Submitted to: Agronomy Journal
Publication Type: Peer Reviewed Journal
Publication Acceptance Date: 3/1/1996
Publication Date: N/A
Citation: N/A

Interpretive Summary: Profitable wheat farming depends upon informed management of soil, water, and nutrient resources by any farm operator. Investigations of production problems by farm operators or research scientists requires knowledge of expected growth and growth stages of the wheat crop. Grain yields can be improved if farmers time their management operations to provide greatest possible benefit to the wheat plant. To do so, farmers and researchers must be able to anticipate and then recognize wheat growth stages. The wheat growth model MODWht3 provides a computerized tool that will simulate day to day wheat growth from planting to harvest. Using local temperature, rainfall, planting and sunshine data from any wheat producing region, the model provides estimates of growth and expected dates of various growth stages. Such information allows more precise timing and effective application of growth stage dependent herbicides, nutrients, and where available, supplemental water.

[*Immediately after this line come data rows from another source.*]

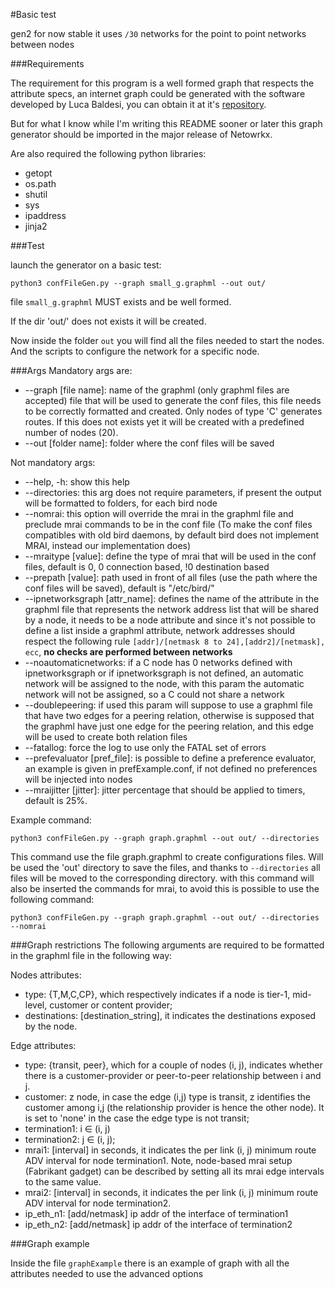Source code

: #Basic test

gen2 for now stable it uses `/30` networks for the point to point networks between nodes 

###Requirements

The requirement for this program is a well formed graph that respects the attribute specs, an internet 
graph could be generated with the software developed by Luca Baldesi, you can obtain it at it's 
[repository](https://github.com/AdvancedNetworkingSystems/AS_graph_generator/tree/undirected).

But for what I know while I'm writing this README sooner or later this graph generator should be imported 
in the major release of Netowrkx.

Are also required the following python libraries:
* getopt
* os.path
* shutil
* sys
* ipaddress
* jinja2

###Test

launch the generator on a basic test:

`python3 confFileGen.py --graph small_g.graphml --out out/`

file `small_g.graphml` MUST exists and be well formed.

If the dir 'out/' does not exists it will be created.

Now inside the folder `out` you will find all the files needed to start the nodes.
And the scripts to configure the network for a specific node.

###Args
Mandatory args are: 
* --graph [file name]: name of the graphml (only graphml files are accepted) file that will be used to generate the conf files, this file needs to be correctly formatted and created. Only nodes of type 'C' generates routes. If this does not exists yet it will be created with a predefined number of nodes (20).
* --out [folder name]: folder where the conf files will be saved

Not mandatory args:
* --help, -h: show this help
* --directories: this arg does not require parameters, if present the output will be formatted to folders, for each bird node
* --nomrai: this option will override the mrai in the graphml file and preclude mrai commands to be in the conf file (To make the conf files compatibles with old bird daemons, by default bird does not implement MRAI, instead our implementation does)
* --mraitype [value]: define the type of mrai that will be used in the conf files, default is 0, 0 connection based, !0 destination based
* --prepath [value]: path used in front of all files (use the path where the conf files will be saved), default is "/etc/bird/"
* --ipnetworksgraph [attr_name]: defines the name of the attribute in the graphml file that represents the network address list that will be shared by a node, it needs to be a node attribute and since it's not possible to define a list inside a graphml attribute, network addresses should respect the following rule `[addr]/[netmask 8 to 24],[addr2]/[netmask], ecc`, **no checks are performed between networks**
* --noautomaticnetworks: if a C node has 0 networks defined with ipnetworksgraph or if ipnetworksgraph is not defined, an automatic network will be assigned to the node, with this param the automatic network will not be assigned, so a C could not share a network
* --doublepeering: if used this param will suppose to use a graphml file that have two edges for a peering relation, otherwise is supposed that the graphml have just one edge for the peering relation, and this edge will be used to create both relation files
* --fatallog: force the log to use only the FATAL set of errors
* --prefevaluator [pref_file]: is possible to define a preference evaluator, an example is given in prefExample.conf, if not defined no preferences will be injected into nodes
* --mraijitter [jitter]: jitter percentage that should be applied to timers, default is 25%.

Example command:

`python3 confFileGen.py --graph graph.graphml --out out/ --directories`

This command use the file graph.graphml to create configurations files.
Will be used the 'out' directory to save the files, and thanks to `--directories` all files will be moved to the corresponding directory. 
with this command will also be inserted the commands for mrai, to avoid this is possible to use the following command:

`python3 confFileGen.py --graph graph.graphml --out out/ --directories --nomrai`

###Graph restrictions
The following arguments are required to be formatted in the graphml file in the following way:

Nodes attributes:
* type: {T,M,C,CP}, which respectively indicates if a node is tier-1, mid-level, customer or content provider;
* destinations: [destination_string], it indicates the destinations exposed by the node.

Edge attributes:
* type: {transit, peer}, which for a couple of nodes (i, j), indicates whether there is a customer-provider or peer-to-peer relationship between i and j.
* customer: z node, in case the edge (i,j) type is transit, z identifies the customer among i,j (the relationship provider is hence the other node). It is set to 'none' in the case the edge type is not transit;
* termination1: i ∈ (i, j)
* termination2: j ∈ (i, j);
* mrai1: [interval] in seconds, it indicates the per link (i, j) minimum route ADV interval for node termination1. Note, node-based mrai setup (Fabrikant gadget) can be described by setting all its mrai edge intervals to the same value.
* mrai2: [interval] in seconds, it indicates the per link (i, j) minimum route ADV interval for node termination2.
* ip_eth_n1: [add/netmask] ip addr of the interface of termination1
* ip_eth_n2: [add/netmask] ip addr of the interface of termination2

###Graph example

Inside the file `graphExample` there is an example of graph with all the attributes needed to use the advanced options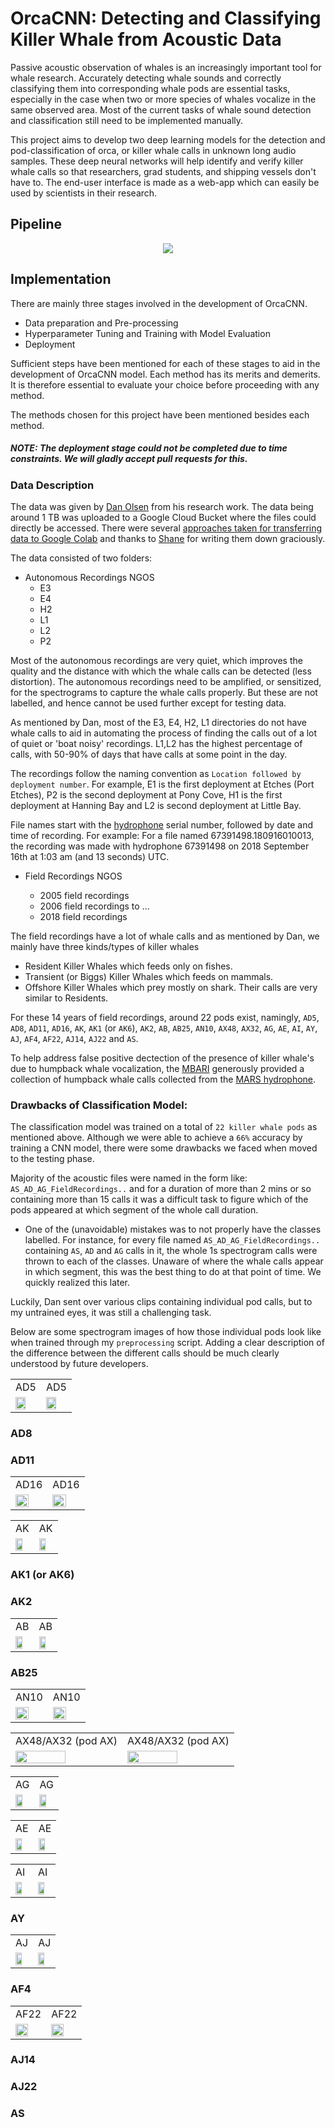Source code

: # OrcaCNN: Detecting and Classifying Killer Whale from Acoustic Data

Passive acoustic observation of whales is an increasingly important tool for whale research. Accurately detecting whale sounds and correctly classifying them into corresponding whale pods are essential tasks, especially in the case when two or more species of whales vocalize in the same observed area. Most of the current tasks of whale sound detection and classification still need to be implemented manually.

This project aims to develop two deep learning models for the detection and pod-classification of orca, or killer whale calls in unknown long audio samples. These deep neural networks will help identify and verify killer whale calls so that researchers, grad students, and shipping vessels don't have to. The end-user interface is made as a web-app which can easily be used by scientists in their research.

## Pipeline

<p align = "center">
<img src = assets/pipeline.jpg>
</p>

## Implementation

There are mainly three stages involved in the development of OrcaCNN.

- Data preparation and Pre-processing
- Hyperparameter Tuning and Training with Model Evaluation
- Deployment

Sufficient steps have been mentioned for each of these stages to aid in the development of OrcaCNN model. Each method has its merits and demerits. It is therefore essential to evaluate your choice before proceeding with any method.

The methods chosen for this project have been mentioned besides each method.

##### NOTE: The deployment stage could not be completed due to time constraints. We will gladly accept pull requests for this.

### Data Description

The data was given by [Dan Olsen](https://www.zegrahm.com/field-leaders/dan-olsen) from his research work. The data being around 1 TB was uploaded to a Google Cloud Bucket where the files could directly be accessed. There were several [approaches taken for transferring data to Google Colab](https://github.com/axiom-data-science/OrcaCNN/wiki/Transferring-data#approaches-taken-for-transferring-data-to-google-and-making-it-available-in-colab) and thanks to [Shane](https://github.com/shane-axiom) for writing them down graciously.

The data consisted of two folders:

- Autonomous Recordings NGOS
  - E3
  - E4
  - H2
  - L1
  - L2
  - P2

Most of the autonomous recordings are very quiet, which improves the quality and the distance with which the whale calls can be detected (less distortion). The autonomous recordings need to be amplified, or sensitized, for the spectrograms to capture the whale calls properly. But these are not labelled, and hence cannot be used further except for testing data.

As mentioned by Dan, most of the E3, E4, H2, L1 directories do not have whale calls to aid in automating the process of finding the calls out of a lot of quiet or 'boat noisy' recordings. L1,L2 has the highest percentage of calls, with 50-90% of days that have calls at some point in the day.

The recordings follow the naming convention as `Location followed by deployment number`. For example,
E1 is the first deployment at Etches (Port Etches), P2 is the second deployment at Pony Cove, H1 is the first deployment at Hanning Bay and L2 is second deployment at Little Bay.

File names start with the [hydrophone](https://en.wikipedia.org/wiki/Hydrophone) serial number, followed by date and time of recording. For example: For a file named 67391498.180916010013, the recording was made with hydrophone 67391498 on 2018 September 16th at 1:03 am (and 13 seconds) UTC.

- Field Recordings NGOS

  - 2005 field recordings
  - 2006 field recordings
  to ...
  - 2018 field recordings

The field recordings have a lot of whale calls and as mentioned by Dan, we mainly have three kinds/types of killer whales

- Resident Killer Whales which feeds only on fishes. 
- Transient (or Biggs) Killer Whales which feeds on mammals.
- Offshore Killer Whales which prey mostly on shark. Their calls are very similar to Residents.

For these 14 years of field recordings, around 22 pods exist, namingly, `AD5`, `AD8`, `AD11`, `AD16`, `AK`, `AK1` (or `AK6`), `AK2`, `AB`, `AB25`, `AN10`, `AX48`, `AX32`, `AG`, `AE`, `AI`, `AY`, `AJ`, `AF4`, `AF22`, `AJ14`, `AJ22` and `AS`.

To help address false positive dectection of the presence of killer whale's due to humpback whale vocalization, the [MBARI](https://www.mbari.org/) generously provided a collection of humpback whale calls collected from the [MARS hydrophone](https://www.mbari.org/technology/solving-challenges/persistent-presence/mars-hydrophone/).


### Drawbacks of Classification Model:

The classification model was trained on a total of `22 killer whale pods` as mentioned above. Although we were able to achieve a `66%` accuracy by training a CNN model, there were some drawbacks we faced when  moved to the testing phase.

Majority of the acoustic files were named in the form like: `AS_AD_AG_FieldRecordings..` and for a duration of more than 2 mins or so containing more than 15 calls it was a difficult task to figure which of the pods appeared at which segment of the whole call duration. 

- One of the (unavoidable) mistakes was to not properly have the classes labelled. For instance, for every file named `AS_AD_AG_FieldRecordings..` containing `AS`, `AD` and `AG` calls in it, the whole 1s spectrogram calls were thrown to each of the classes. Unaware of where the whale calls appear in which segment, this was the best thing to do at that point of time. We quickly realized this later.

Luckily, Dan sent over various clips containing individual pod calls, but to my untrained eyes, it was still a challenging task.

Below are some spectrogram images of how those individual pods look like when trained through my `preprocessing` script. Adding a clear description of the difference between the different calls should be much clearly understood by future developers.

<!-- ### AD5 -->

<table>
  <tr>
    <td>AD5</td>
    <td>AD5</td>
  </tr>
  <tr>
    <td><img src="assets/1.png" width="70%"></td>
    <td><img src="assets/2.png" width="70%"></td>
  </tr>
 </table>


### AD8

### AD11

<!-- ### AD16 -->


<table>
  <tr>
    <td>AD16</td>
    <td>AD16</td>
  </tr>
  <tr>
    <td><img src="assets/3.png" width="70%"></td>
    <td><img src="assets/4.png" width="70%"></td>
  </tr>
 </table>


<!-- ### AK -->

<table>
  <tr>
    <td>AK</td>
    <td>AK</td>
  </tr>
  <tr>
    <td><img src="assets/5.png" width="70%"></td>
    <td><img src="assets/6.png" width="70%"></td>
  </tr>
 </table>



### AK1 (or AK6)

### AK2

<!-- ### AB -->

<table>
  <tr>
    <td>AB</td>
    <td>AB</td>
  </tr>
  <tr>
    <td><img src="assets/9.png" width="70%"></td>
    <td><img src="assets/10.png" width="70%"></td>
  </tr>
 </table>


### AB25

<!-- ### AN10 -->

<table>
  <tr>
    <td>AN10</td>
    <td>AN10</td>
  </tr>
  <tr>
    <td><img src="assets/19.png" width="70%"></td>
    <td><img src="assets/20.png" width="70%"></td>
  </tr>
 </table>


<!-- ### AX48/AX32 (pod AX) -->


<table>
  <tr>
    <td>AX48/AX32 (pod AX)</td>
    <td>AX48/AX32 (pod AX)</td>
  </tr>
  <tr>
    <td><img src="assets/13.png" width="70%"></td>
    <td><img src="assets/14.png" width="70%"></td>
  </tr>
 </table>


<!-- ### AG -->

<table>
  <tr>
    <td>AG</td>
    <td>AG</td>
  </tr>
  <tr>
    <td><img src="assets/11.png" width="70%"></td>
    <td><img src="assets/12.png" width="70%"></td>
  </tr>
 </table>


<!-- ### AE -->

<table>
  <tr>
    <td>AE</td>
    <td>AE</td>
  </tr>
  <tr>
    <td><img src="assets/7.png" width="70%"></td>
    <td><img src="assets/8.png" width="70%"></td>
  </tr>
 </table>


<!-- ### AI -->

<table>
  <tr>
    <td>AI</td>
    <td>AI</td>
  </tr>
  <tr>
    <td><img src="assets/15.png" width="70%"></td>
    <td><img src="assets/16.png" width="70%"></td>
  </tr>
 </table>


### AY

<!-- ### AJ -->

<table>
  <tr>
    <td>AJ</td>
    <td>AJ</td>
  </tr>
  <tr>
    <td><img src="assets/17.png" width="70%"></td>
    <td><img src="assets/18.png" width="70%"></td>
  </tr>
 </table>


### AF4

<!-- ### AF22 -->

<table>
  <tr>
    <td>AF22</td>
    <td>AF22</td>
  </tr>
  <tr>
    <td><img src="assets/21.png" width="70%"></td>
    <td><img src="assets/22.png" width="70%"></td>
  </tr>
 </table>


### AJ14

### AJ22

### AS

Technical Abstract: Crop growth simulations are needed to assist in organizing our knowledge of plant response to the environment for the purpose of assisting growers in management decisions, predicting impacts of land use decisions, and predicting the consequences of probable climatic variation. This paper describes the combination and calibration, where necessary, of the models required to produce a simulation of the seasonal development and growth of winter wheat. The simulation provides appearance time and size estimates for each above-ground plant part (leaves, stems, spikes, and kernels), length and mass of roots with depth, time of occurrence of phenological events (germination, emergence, tillering, single ridge, double ridge, jointing boot, heading, anthesis, soft dough, mature, harvest ripe), rate and amount of water evaporated and transpired, uptake of nitrogen from the soil profile and estimates of daily net photosynthesis. Strengths of the simulation include the prediction of dates for all crop phenological stages, and the generation of size estimates for all plant parts on a daily basis throughout the growing season so that comparisons can be made with almost any observed field data. Weaknesses include the lack of known ranges of parameter values that are characteristic of different cultivars, a simplistic soil water budget, and limitations in specifying nutrient distribution among plant organs. No weed, pathogen or insect models are incorporated; however the program that implements the simulation is specifically designed to be easily modified, so pest models could be added.